Reputation: 360
My question is similar to this one but the answer seems to work not entirely!!
merge rows pandas dataframe based on condition
Given the following pandas Dataframe:
+---------+-----------------+-----------------+
| SECTION | TEXT | NUMBER_OF_WORDS |
+---------+-----------------+-----------------+
| ONE | lots of text… | 55 |
+---------+-----------------+-----------------+
| ONE | word1 | 1 |
+---------+-----------------+-----------------+
| ONE | lots of text… | 151 |
+---------+-----------------+-----------------+
| ONE | word2 | 1 |
+---------+-----------------+-----------------+
| ONE | word3 | 1 |
+---------+-----------------+-----------------+
| ONE | word4 | 1 |
+---------+-----------------+-----------------+
| TWO | lots of text… | 523 |
+---------+-----------------+-----------------+
| TWO | lots of text… | 123 |
+---------+-----------------+-----------------+
| TWO | word4 | 1 |
+---------+-----------------+-----------------+
If the value in the NUMBER_OF_WORDS column is 1; it has to be combined with the above row; provided they have the same SECTION value.
Thus the final result should be like this:
+---------+--------------------------------------+-----------------+
| SECTION | TEXT | NUMBER_OF_WORDS |
+---------+--------------------------------------+-----------------+
| ONE | lots of text…, word1 | 56 |
+---------+--------------------------------------+-----------------+
| ONE | lots of text…, word2, word3, word4 | 154 |
+---------+--------------------------------------+-----------------+
| TWO | lots of text… | 523 |
+---------+--------------------------------------+-----------------+
| TWO | lots of text…, word4 | 124 |
+---------+--------------------------------------+-----------------+
Here is the code; which seems to work but not as I want it.

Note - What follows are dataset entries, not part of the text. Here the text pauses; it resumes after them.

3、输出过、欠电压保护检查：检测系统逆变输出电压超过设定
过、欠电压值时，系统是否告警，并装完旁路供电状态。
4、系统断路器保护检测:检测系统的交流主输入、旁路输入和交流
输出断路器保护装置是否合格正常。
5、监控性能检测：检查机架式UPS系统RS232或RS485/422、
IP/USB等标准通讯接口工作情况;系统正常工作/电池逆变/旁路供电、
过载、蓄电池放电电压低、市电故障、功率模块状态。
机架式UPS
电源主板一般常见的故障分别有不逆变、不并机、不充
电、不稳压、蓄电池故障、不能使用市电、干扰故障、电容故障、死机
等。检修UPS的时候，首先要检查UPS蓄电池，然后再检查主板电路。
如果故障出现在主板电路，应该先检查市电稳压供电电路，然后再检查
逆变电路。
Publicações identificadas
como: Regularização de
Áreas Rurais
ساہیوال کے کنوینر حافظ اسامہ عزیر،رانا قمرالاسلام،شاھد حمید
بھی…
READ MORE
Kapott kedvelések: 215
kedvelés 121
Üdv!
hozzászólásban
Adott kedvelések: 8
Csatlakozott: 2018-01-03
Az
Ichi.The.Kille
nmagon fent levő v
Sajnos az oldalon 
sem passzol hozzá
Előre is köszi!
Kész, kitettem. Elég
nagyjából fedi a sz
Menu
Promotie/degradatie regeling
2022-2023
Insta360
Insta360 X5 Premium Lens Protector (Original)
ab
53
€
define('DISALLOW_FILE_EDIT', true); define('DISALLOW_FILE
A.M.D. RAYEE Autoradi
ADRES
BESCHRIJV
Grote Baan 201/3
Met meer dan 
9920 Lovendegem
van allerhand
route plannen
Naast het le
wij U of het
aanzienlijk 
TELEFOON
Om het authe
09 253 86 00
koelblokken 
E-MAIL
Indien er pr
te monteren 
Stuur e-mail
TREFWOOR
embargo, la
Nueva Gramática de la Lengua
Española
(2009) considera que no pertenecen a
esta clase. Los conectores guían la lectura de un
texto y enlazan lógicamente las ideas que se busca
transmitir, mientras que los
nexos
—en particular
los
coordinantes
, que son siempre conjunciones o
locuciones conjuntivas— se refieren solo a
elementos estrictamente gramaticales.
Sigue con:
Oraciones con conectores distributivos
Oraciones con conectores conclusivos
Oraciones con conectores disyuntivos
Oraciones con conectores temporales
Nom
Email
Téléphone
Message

df.groupby(['SECTION', (df.NUMBER_OF_WORDS.shift(1) == 1)], as_index=False, sort=False).agg({'TEXT': lambda x: ', '.join(x), 'NUMBER_OF_WORDS': lambda x: sum(x)})
UPDATE
This is the answer from BEN_YO; but he seems to have a minor typo. for the sake of making this question answered for future users I am going to include his answer slightly modified.
s = df['NUMBER_OF_WORDS'].ne(1).cumsum()
out = df.groupby(s).agg({'SECTION': 'first','TEXT': lambda x: ', '.join(x),'NUMBER_OF_WORDS': lambda x: sum(x)})
Upvotes: 3
Views: 2421
Reputation: 323396
Let us try groupby
with cumsum
s = df['NUMBER_OF_WORDS'].ne(1).cumsum()
out = df.groupby(s).agg({'SECTION':'first','TEXT':','.join,'NUMBER_OF_WORDS':'sum'})
Upvotes: 2